On the world of Pentavia, in the realm of Treland, the city of Arwin’s Gate is about to host the largest tournament in a decade. Lady Isolda of House Hornbolt fears that it may be a turning point in the lives of three of her children. Terric, almost 13 years old, is destined by custom to join the priesthood—despite his fondness for swordplay. Oriana, 16, is ready for marriage to a noble, possibly even Prince Rixin. Marcus, 18 and the oldest of Isolda and Lord Garrion’s children, will be competing in the tournament against the undefeated prince and others, which could cost him his life. As if Isolda isn’t preoccupied enough, she receives a note from Axion Tobias Crane, Terric’s tutor. She leaves Vulture Keep and secretly meets him at the Razortooth Tavern. Within a sinkhole in the floor, he reveals to her “a yellowed corpse dressed in golden armor.” This is the body of Arwin, the one true God.
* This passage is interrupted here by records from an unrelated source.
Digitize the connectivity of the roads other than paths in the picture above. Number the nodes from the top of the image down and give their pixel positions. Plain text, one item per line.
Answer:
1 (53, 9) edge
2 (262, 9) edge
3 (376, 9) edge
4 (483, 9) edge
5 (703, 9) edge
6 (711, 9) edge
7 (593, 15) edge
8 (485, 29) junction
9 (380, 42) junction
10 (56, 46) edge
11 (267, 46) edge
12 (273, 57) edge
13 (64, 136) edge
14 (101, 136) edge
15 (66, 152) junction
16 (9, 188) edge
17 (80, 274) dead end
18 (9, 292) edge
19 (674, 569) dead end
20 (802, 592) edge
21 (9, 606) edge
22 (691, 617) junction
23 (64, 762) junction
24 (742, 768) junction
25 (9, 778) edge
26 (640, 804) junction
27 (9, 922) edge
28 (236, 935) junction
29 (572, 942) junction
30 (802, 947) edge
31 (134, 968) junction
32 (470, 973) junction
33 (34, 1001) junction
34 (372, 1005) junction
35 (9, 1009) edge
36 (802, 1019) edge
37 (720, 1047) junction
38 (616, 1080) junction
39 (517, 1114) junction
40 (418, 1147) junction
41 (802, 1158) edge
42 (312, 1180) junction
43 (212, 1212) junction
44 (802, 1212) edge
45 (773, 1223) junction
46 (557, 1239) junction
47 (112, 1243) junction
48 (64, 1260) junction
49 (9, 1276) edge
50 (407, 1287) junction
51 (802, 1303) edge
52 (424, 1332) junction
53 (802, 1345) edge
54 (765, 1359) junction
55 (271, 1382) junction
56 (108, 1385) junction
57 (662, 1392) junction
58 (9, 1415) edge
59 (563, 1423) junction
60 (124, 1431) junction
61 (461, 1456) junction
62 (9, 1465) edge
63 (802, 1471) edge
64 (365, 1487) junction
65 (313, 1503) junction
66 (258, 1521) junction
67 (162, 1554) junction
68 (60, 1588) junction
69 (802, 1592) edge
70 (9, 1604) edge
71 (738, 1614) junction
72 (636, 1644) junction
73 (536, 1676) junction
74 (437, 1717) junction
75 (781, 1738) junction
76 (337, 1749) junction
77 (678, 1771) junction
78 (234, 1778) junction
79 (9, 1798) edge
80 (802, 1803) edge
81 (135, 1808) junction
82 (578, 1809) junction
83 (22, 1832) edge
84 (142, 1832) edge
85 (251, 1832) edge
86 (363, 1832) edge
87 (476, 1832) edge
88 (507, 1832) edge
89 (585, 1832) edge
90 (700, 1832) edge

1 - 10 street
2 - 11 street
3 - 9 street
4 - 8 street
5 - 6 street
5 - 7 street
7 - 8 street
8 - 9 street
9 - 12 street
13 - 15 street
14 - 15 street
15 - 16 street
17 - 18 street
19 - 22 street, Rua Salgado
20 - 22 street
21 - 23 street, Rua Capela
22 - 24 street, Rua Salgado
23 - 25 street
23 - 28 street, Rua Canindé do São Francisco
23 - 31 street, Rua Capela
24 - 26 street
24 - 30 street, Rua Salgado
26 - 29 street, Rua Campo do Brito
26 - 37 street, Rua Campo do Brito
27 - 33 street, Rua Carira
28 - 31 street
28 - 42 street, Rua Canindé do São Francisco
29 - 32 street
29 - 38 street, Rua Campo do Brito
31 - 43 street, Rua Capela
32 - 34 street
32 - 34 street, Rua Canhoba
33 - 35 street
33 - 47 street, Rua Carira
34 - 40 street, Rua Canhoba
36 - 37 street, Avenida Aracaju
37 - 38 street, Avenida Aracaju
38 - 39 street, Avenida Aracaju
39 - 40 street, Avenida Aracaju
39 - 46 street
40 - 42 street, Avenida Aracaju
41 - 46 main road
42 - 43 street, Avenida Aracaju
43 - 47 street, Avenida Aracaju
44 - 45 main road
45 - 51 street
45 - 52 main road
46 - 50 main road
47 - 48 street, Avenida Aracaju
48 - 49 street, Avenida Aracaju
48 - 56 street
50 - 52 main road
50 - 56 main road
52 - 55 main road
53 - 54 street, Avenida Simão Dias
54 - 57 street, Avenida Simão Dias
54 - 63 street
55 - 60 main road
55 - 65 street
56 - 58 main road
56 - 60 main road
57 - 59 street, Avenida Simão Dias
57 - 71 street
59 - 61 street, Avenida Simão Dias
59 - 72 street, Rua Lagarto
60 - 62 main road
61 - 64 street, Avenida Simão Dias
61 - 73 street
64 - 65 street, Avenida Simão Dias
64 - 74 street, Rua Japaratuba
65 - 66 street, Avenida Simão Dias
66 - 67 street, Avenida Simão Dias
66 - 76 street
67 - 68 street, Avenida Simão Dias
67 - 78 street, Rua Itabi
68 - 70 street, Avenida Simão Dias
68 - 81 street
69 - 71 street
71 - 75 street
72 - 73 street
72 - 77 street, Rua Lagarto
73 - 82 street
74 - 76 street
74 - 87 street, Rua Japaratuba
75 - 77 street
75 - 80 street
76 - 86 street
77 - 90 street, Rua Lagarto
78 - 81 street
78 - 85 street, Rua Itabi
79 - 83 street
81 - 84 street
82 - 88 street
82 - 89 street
Does this misplaced holy artifact have anything to do with the rot that House Hornbolt has been suffering since the end of the Wizard’s War almost 20 years ago? In this epic fantasy, Hauge (Riddle of Regicide, 2014) and Smoak (The Truth in My Lies, 2018, etc.) excel at rotating through their cast, using third-person chunks to make several small dramas succeed. While Oriana fears that Prince Rixin won’t like her compared with Princess Navya, Terric plans to run away to the northern Huntlands before priesthood descends. Structurally, the narrative is reminiscent of A Game of Thrones, but with less cynicism and brutality. Delightful surprises lurk around most corners, including the thief Bastian (and his squirrel, Nut), who steals Oriana’s heart. In this first volume of a series, the authors whet fan curiosity for distant locales like Arwood Forest and the Isles of Invention. A savage cliffhanger brings everything into sharper focus for the sequel.
An addictive adventure with a familiar framework.